» **DIRECTIONS FOR THIS TASK**
Reproduce the records word for word, from the first line of the records through the line that contains "éternellement ?", including that line.
====
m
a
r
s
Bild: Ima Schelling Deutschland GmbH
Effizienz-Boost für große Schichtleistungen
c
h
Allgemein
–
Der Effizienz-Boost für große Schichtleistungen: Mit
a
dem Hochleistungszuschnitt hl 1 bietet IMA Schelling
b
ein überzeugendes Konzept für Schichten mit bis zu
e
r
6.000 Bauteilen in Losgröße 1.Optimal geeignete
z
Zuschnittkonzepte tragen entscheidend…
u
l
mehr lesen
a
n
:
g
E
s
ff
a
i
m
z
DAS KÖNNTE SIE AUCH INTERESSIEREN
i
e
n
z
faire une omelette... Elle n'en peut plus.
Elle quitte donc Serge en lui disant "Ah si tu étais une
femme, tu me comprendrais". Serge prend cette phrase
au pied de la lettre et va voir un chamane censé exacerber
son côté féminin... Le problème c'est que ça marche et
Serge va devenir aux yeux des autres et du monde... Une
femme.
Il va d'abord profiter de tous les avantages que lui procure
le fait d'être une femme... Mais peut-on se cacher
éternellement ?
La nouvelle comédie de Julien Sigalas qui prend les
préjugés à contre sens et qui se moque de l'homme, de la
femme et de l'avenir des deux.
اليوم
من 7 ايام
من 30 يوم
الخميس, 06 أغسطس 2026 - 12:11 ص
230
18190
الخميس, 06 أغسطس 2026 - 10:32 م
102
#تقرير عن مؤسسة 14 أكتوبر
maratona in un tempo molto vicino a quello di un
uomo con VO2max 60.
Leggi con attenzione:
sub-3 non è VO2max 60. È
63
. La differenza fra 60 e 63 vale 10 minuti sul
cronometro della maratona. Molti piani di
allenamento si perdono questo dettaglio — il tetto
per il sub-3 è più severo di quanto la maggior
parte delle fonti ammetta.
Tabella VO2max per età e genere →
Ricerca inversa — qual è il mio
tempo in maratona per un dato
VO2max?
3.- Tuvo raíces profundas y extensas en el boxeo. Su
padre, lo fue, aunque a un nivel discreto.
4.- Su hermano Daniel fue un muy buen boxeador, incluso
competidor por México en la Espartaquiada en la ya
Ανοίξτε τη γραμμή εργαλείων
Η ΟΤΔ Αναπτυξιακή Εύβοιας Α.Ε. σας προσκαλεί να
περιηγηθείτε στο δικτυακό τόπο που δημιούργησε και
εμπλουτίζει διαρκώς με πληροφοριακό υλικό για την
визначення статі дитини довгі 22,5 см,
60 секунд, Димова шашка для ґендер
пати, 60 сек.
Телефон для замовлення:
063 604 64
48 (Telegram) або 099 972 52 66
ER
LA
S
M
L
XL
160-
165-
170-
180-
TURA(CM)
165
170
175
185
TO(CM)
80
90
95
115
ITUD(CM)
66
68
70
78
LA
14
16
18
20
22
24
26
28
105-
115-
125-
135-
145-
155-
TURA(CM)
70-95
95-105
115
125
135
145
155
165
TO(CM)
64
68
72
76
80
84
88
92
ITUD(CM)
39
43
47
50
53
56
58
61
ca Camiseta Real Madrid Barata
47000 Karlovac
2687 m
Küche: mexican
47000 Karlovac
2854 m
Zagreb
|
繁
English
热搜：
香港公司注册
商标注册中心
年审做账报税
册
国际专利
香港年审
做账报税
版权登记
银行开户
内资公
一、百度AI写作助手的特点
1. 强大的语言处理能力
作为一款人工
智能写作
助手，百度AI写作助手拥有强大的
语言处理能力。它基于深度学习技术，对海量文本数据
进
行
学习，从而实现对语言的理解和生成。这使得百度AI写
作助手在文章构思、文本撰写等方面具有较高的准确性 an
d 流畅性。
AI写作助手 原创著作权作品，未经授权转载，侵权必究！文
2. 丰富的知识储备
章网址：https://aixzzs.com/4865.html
====
» **PROBLEM SOLUTION**
m
a
r
s
Bild: Ima Schelling Deutschland GmbH
Effizienz-Boost für große Schichtleistungen
c
h
Allgemein
–
Der Effizienz-Boost für große Schichtleistungen: Mit
a
dem Hochleistungszuschnitt hl 1 bietet IMA Schelling
b
ein überzeugendes Konzept für Schichten mit bis zu
e
r
6.000 Bauteilen in Losgröße 1.Optimal geeignete
z
Zuschnittkonzepte tragen entscheidend…
u
l
mehr lesen
a
n
:
g
E
s
ff
a
i
m
z
DAS KÖNNTE SIE AUCH INTERESSIEREN
i
e
n
z
faire une omelette... Elle n'en peut plus.
Elle quitte donc Serge en lui disant "Ah si tu étais une
femme, tu me comprendrais". Serge prend cette phrase
au pied de la lettre et va voir un chamane censé exacerber
son côté féminin... Le problème c'est que ça marche et
Serge va devenir aux yeux des autres et du monde... Une
femme.
Il va d'abord profiter de tous les avantages que lui procure
le fait d'être une femme... Mais peut-on se cacher
éternellement ?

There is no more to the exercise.